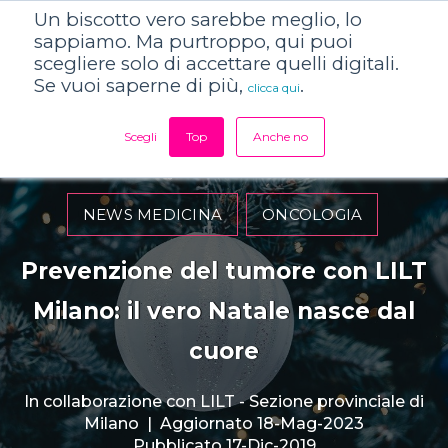
Un biscotto vero sarebbe meglio, lo
sappiamo. Ma purtroppo, qui puoi
scegliere solo di accettare quelli digitali.
Se vuoi saperne di più,
.
clicca qui
Scegli
Top
Anche no
NEWS MEDICINA
ONCOLOGIA
Prevenzione del tumore con LILT
Milano: il vero Natale nasce dal
cuore
In collaborazione con
LILT - Sezione provinciale di
Milano
|
Aggiornato 18-Mag-2023
Pubblicato 17-Dic-2019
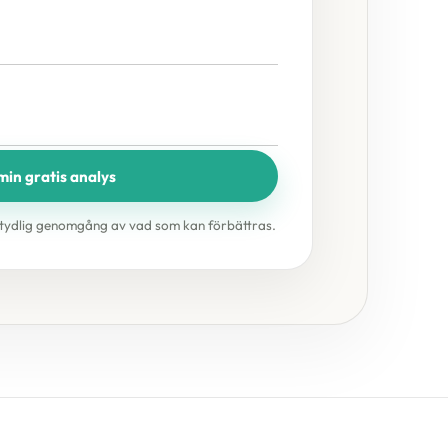
min gratis analys
n tydlig genomgång av vad som kan förbättras.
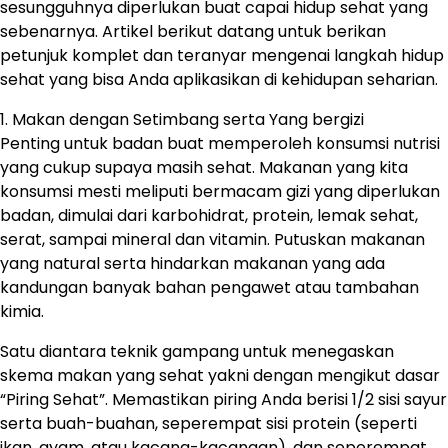
sesungguhnya diperlukan buat capai hidup sehat yang
sebenarnya. Artikel berikut datang untuk berikan
petunjuk komplet dan teranyar mengenai langkah hidup
sehat yang bisa Anda aplikasikan di kehidupan seharian.
1. Makan dengan Setimbang serta Yang bergizi
Penting untuk badan buat memperoleh konsumsi nutrisi
yang cukup supaya masih sehat. Makanan yang kita
konsumsi mesti meliputi bermacam gizi yang diperlukan
badan, dimulai dari karbohidrat, protein, lemak sehat,
serat, sampai mineral dan vitamin. Putuskan makanan
yang natural serta hindarkan makanan yang ada
kandungan banyak bahan pengawet atau tambahan
kimia.
Satu diantara teknik gampang untuk menegaskan
skema makan yang sehat yakni dengan mengikut dasar
“Piring Sehat”. Memastikan piring Anda berisi 1/2 sisi sayur
serta buah-buahan, seperempat sisi protein (seperti
ikan, ayam, atau kacang-kacangan), dan seperempat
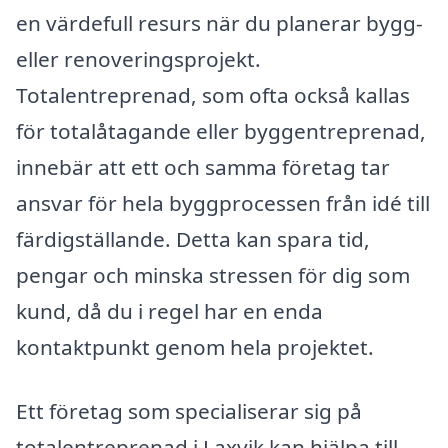
en värdefull resurs när du planerar bygg-
eller renoveringsprojekt.
Totalentreprenad, som ofta också kallas
för totalåtagande eller byggentreprenad,
innebär att ett och samma företag tar
ansvar för hela byggprocessen från idé till
färdigställande. Detta kan spara tid,
pengar och minska stressen för dig som
kund, då du i regel har en enda
kontaktpunkt genom hela projektet.
Ett företag som specialiserar sig på
totalentreprenad i Laxvik kan hjälpa till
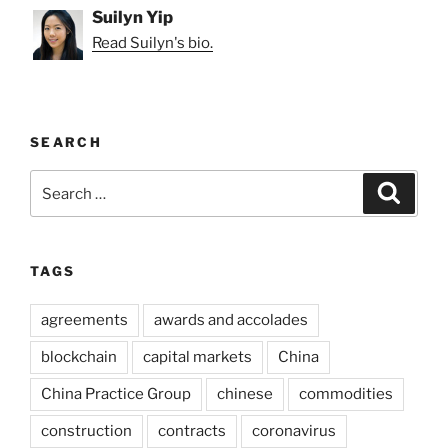
Suilyn Yip
Read Suilyn's bio.
SEARCH
Search
Search
for:
TAGS
agreements
awards and accolades
blockchain
capital markets
China
China Practice Group
chinese
commodities
construction
contracts
coronavirus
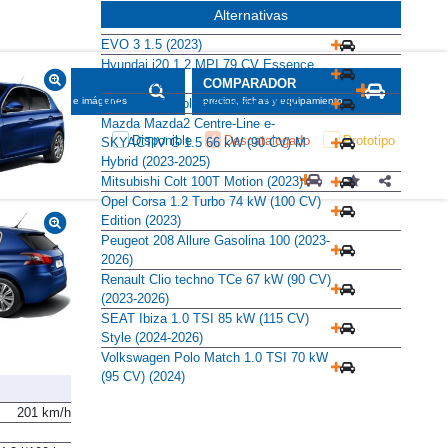
Alternativas
EVO 3 1.5 (2023)
Hyundai i20 1.2 MPI 79 CV Essence
(2024-2026)
SCADOR
COMPARADOR
maciones, fichas e imágenes
precios, fichas y equipamiento
MG MG3 Gasolina Comfort (2025)
Mazda Mazda2 Centre-Line e-
Disponible
Descatalogado
Prototipo
SKYACTIV G 1.5 66 kW (90 CV) M
Hybrid (2023-2025)
Mitsubishi Colt 100T Motion (2023)
Opel Corsa 1.2 Turbo 74 kW (100 CV)
Edition (2023)
Peugeot 208 Allure Gasolina 100 (2023-
2026)
Renault Clio techno TCe 67 kW (90 CV)
(2023-2026)
SEAT Ibiza 1.0 TSI 85 kW (115 CV)
Style (2024-2026)
Volkswagen Polo Match 1.0 TSI 70 kW
(95 CV) (2024)
201 km/h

■ ■ ■

### What is expected
Your answer should hold every line of the entries that contains the string "protein".

### Finished task
badan, dimulai dari karbohidrat, protein, lemak sehat,
serta buah-buahan, seperempat sisi protein (seperti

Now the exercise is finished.